> **EXCERPT TO READ**:
Begin

# Outdoor Planted "tub"



## KarthikC (26 Apr 2017)

Hi All,

I started growing plants in natural sunlight and here's how it looks 1.5 months after I started it:




 

Plants added: Anubias Barteri, Anubias Nana, Hygrophilia araguaia, Hygrophilia Pinnatifida, Tenellus, Cryptocoryne Sp., Reinckii Mini, Ludwigia Palustris, Staurogyne Brown, Ludwigia Arcuata, Ludwigia Glandulosa. Whew! That's it. 
Substrate: garden soil topped with JBL Manado.
Lights: about 12 Hrs of Sunlight 

Hope you all like it! I also hope this thread is in the right section of the forum. 

Cheers,

Karthik


----------



## Tim Harrison (26 Apr 2017)

Looks good, are you adding fertz?
Posting it in the ponds section is fine.


----------



## KarthikC (26 Apr 2017)

Tim Harrison said:


> Looks good, are you adding fertz?
> Posting it in the ponds section is fine.


Thanks Tim. Yes I am dosing macro and micro on alternate days. 

Cheers, 

Karthik

Sent from my SM-A510F using Tapatalk


----------



## KarthikC (7 Jun 2017)

Hi Guys,

This is how the tub looks after a month of neglect- I had some hectic work related travel!



 

Thankfully, there is no algae bloom. Due to the filter failing and absolutely no fertiliser dosing, the stem plants seem to have melted off. Although I feel lack of water change is the main culprit. 
I am happy to see the other plants do well. I plan to rescape this; will keep updating. 

Cheers, 

Karthik


----------



## KarthikC (27 Jul 2017)

Hi All,

Shifted some plants to a new tub. Anubias, cabomba, hygrophilia difformis and some crypts are in there. 



 

Cheers,

Karthik


----------



## KarthikC (19 Feb 2018)

10 month update on the outdoor planted tub. May additions and many more taken off from here. Thankfully, algae isnt seen!



 

Cheers, 

Karthik


----------



## nayr88 (22 Mar 2018)

KarthikC said:


> 10 month update on the outdoor planted tub. May additions and many more taken off from here. Thankfully, algae isnt seen!
> 
> 
> 
> ...



Hi that looks so good
Can we have some more details

What is in the base of the tub and the size
The temperature and so on



Sent from my iPhone using Tapatalk


----------



## KarthikC (23 Mar 2018)

Thanks.  

The tub diameter is about 16-17” and is a little smaller at the base. I’ve kept the tub where it gets direct sunlight only in the morning. Temperature in winters here in Bangalore doesn’t exceed 28 Deg. C and in summers it goes Upto 38. 

Substrate is regular garden soil. Plants keep changing. Now I’ve pulled out some vallisneria and anubias for my planted  tank and planning to put some tenellus and h. Araguaia. There are about 8 guppies in there. 

Water change frequency is every week (50%) and I dose npk at that time. 

That’s about it, I guess. 

Cheers,

Karthik 


Sent from my iPhone using Tapatalk


----------

End

> **PROVIDED MATERIAL**:
Begin

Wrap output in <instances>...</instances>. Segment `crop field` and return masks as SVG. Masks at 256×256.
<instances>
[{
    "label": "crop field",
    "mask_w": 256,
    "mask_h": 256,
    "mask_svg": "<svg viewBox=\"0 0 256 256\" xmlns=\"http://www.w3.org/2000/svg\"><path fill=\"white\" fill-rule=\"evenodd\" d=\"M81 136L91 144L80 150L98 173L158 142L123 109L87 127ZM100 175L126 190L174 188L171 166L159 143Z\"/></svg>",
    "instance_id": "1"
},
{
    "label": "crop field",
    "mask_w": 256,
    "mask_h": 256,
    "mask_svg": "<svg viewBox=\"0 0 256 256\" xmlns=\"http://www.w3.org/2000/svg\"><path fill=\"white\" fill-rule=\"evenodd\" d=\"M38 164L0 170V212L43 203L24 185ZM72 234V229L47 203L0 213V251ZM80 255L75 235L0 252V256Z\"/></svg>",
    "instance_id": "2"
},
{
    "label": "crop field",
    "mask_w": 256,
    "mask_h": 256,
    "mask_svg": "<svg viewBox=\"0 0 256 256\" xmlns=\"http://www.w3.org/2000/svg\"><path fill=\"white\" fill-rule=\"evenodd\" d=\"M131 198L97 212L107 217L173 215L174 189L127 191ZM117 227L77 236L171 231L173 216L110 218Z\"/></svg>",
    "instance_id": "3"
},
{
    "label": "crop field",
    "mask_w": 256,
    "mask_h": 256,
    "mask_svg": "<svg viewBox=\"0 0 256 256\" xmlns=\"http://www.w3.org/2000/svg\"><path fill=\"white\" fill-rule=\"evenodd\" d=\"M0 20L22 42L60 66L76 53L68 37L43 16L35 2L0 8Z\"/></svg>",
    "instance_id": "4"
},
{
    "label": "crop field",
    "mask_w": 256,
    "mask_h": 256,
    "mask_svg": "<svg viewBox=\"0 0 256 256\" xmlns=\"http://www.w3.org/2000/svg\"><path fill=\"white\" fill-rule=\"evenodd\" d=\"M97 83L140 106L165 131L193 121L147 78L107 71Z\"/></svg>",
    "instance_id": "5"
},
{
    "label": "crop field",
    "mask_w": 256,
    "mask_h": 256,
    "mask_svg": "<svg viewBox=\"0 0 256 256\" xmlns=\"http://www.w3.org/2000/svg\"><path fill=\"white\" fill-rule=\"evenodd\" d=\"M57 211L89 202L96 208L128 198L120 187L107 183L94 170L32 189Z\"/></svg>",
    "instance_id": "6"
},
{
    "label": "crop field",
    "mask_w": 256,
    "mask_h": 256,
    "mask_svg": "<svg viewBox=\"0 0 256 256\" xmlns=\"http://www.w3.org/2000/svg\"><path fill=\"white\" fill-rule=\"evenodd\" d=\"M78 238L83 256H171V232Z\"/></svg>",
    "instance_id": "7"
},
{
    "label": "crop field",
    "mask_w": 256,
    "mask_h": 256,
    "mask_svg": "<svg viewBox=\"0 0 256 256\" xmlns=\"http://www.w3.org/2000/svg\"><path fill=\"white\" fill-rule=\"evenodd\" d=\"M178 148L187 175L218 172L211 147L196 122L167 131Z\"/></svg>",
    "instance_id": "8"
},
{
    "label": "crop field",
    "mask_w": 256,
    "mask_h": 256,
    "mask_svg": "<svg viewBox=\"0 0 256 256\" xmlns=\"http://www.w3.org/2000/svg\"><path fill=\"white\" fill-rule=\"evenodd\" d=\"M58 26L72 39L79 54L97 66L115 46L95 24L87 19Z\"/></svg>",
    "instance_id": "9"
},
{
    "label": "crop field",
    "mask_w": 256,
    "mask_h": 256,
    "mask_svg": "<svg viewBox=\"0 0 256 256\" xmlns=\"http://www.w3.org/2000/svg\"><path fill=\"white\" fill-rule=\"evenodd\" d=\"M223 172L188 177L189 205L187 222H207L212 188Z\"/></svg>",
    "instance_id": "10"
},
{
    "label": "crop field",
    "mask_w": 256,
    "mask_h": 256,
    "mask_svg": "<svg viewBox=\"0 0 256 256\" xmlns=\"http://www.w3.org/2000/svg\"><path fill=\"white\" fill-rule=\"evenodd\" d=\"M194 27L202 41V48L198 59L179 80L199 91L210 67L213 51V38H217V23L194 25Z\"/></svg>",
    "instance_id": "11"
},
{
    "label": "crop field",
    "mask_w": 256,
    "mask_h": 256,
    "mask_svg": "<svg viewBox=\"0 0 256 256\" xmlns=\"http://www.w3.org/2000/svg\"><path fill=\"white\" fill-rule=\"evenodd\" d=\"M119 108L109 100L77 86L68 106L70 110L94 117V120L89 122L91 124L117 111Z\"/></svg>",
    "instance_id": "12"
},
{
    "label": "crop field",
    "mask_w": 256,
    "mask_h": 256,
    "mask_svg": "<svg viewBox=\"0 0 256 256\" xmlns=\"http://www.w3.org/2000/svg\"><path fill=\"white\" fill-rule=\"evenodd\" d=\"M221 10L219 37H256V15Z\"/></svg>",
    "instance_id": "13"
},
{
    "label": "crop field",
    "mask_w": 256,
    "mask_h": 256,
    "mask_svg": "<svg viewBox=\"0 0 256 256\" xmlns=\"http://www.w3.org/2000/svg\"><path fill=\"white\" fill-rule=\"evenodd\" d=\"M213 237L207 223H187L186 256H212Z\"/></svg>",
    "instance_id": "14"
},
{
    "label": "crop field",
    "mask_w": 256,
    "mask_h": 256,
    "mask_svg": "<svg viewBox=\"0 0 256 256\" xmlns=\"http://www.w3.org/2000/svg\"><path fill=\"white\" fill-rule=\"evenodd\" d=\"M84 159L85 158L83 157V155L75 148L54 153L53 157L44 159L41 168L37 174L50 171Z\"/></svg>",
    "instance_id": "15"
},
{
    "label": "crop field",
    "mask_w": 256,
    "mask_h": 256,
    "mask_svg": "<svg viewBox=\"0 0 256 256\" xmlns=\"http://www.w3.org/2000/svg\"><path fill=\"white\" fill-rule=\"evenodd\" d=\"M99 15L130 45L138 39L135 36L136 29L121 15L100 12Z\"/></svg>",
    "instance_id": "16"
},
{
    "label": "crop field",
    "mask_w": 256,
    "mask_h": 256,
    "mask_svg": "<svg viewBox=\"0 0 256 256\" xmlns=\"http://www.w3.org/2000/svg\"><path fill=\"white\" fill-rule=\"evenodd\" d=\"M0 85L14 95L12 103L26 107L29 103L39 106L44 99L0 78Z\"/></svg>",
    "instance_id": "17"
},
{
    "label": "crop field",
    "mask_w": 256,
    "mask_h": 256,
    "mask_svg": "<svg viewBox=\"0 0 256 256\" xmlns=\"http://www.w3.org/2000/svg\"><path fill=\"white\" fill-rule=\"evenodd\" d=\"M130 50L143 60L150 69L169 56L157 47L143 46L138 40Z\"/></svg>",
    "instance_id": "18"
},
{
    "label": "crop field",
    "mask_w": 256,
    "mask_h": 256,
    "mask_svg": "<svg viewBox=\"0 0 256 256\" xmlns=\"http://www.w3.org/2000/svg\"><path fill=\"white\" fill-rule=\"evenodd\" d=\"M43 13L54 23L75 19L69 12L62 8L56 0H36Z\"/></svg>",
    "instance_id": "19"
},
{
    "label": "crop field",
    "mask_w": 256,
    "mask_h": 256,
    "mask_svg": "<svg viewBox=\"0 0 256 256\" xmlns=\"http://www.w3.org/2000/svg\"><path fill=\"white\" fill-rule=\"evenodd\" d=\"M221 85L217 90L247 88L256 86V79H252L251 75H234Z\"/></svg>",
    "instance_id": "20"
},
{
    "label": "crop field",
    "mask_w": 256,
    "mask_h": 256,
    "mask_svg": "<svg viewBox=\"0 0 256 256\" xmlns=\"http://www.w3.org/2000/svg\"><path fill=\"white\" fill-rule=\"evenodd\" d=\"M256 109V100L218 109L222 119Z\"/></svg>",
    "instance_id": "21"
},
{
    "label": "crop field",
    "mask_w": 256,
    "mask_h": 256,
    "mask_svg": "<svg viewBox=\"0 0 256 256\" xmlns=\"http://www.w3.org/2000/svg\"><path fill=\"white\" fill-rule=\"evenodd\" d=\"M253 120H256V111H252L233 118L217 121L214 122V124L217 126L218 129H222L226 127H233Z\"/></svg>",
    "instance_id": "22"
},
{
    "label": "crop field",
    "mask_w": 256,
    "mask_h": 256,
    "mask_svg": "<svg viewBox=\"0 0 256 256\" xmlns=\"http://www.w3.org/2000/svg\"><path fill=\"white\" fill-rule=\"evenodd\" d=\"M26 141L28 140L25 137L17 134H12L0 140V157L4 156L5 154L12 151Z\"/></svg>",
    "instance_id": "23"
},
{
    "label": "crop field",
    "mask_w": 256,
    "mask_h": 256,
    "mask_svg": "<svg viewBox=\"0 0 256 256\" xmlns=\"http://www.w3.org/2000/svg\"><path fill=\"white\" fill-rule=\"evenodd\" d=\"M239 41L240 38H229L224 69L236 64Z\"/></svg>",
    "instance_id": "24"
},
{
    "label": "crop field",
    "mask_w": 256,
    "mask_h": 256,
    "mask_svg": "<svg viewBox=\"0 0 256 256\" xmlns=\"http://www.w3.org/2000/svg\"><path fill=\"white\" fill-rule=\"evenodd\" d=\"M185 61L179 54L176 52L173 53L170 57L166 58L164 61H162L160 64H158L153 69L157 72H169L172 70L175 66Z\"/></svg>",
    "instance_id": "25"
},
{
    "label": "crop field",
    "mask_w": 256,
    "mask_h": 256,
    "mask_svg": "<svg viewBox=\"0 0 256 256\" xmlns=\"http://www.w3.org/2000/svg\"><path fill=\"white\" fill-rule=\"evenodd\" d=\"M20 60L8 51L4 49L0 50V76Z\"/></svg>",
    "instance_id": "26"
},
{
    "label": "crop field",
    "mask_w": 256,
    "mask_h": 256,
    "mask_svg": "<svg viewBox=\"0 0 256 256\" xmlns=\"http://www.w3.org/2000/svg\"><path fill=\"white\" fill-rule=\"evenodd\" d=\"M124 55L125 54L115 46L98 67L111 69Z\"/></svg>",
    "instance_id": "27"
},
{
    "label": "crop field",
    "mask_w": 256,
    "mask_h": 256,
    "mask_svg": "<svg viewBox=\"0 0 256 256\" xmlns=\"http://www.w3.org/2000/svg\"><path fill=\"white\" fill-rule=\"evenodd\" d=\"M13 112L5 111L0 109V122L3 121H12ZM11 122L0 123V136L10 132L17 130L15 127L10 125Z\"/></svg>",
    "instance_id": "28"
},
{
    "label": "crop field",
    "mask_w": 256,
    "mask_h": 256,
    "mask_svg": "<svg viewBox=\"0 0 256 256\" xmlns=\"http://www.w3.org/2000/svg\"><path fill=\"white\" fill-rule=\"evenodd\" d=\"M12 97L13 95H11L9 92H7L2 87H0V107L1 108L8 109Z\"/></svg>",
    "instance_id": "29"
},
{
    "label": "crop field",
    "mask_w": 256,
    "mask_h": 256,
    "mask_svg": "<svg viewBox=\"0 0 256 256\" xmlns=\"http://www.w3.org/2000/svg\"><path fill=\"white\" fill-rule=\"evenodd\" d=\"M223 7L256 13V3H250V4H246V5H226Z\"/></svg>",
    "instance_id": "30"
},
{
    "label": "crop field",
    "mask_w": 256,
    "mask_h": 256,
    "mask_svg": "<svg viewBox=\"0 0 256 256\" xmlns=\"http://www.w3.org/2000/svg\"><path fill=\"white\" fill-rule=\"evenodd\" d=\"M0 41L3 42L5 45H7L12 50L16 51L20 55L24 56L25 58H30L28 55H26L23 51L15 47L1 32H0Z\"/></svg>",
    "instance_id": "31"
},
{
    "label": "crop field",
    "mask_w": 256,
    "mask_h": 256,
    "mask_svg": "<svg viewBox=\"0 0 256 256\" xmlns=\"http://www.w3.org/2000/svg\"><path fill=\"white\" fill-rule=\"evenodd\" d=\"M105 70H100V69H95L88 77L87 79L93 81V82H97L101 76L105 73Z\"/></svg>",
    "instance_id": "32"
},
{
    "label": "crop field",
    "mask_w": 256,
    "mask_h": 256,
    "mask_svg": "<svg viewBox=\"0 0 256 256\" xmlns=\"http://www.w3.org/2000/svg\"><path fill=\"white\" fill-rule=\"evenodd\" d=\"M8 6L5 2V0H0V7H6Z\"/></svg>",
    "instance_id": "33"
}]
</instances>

End

> **WHAT THE EXERCISE ASKS**: Summarize the outdoor planted tub thread in three sentences. The data above come from a different source than the outdoor planted tub thread.

> **THE OUTPUT**: The poster began growing aquatic plants in natural sunlight in an outdoor tub, using garden soil topped with JBL Manado and dosing macro and micro fertilizers on alternate days. After a month of neglect, with a failed filter and no fertilizer, the stem plants melted off, though no algae bloom appeared, and at the ten-month update algae was still absent. The tub is about 16-17 inches across, gets direct sunlight only in the morning in Bangalore, holds about 8 guppies, and receives a weekly 50% water change with NPK dosing.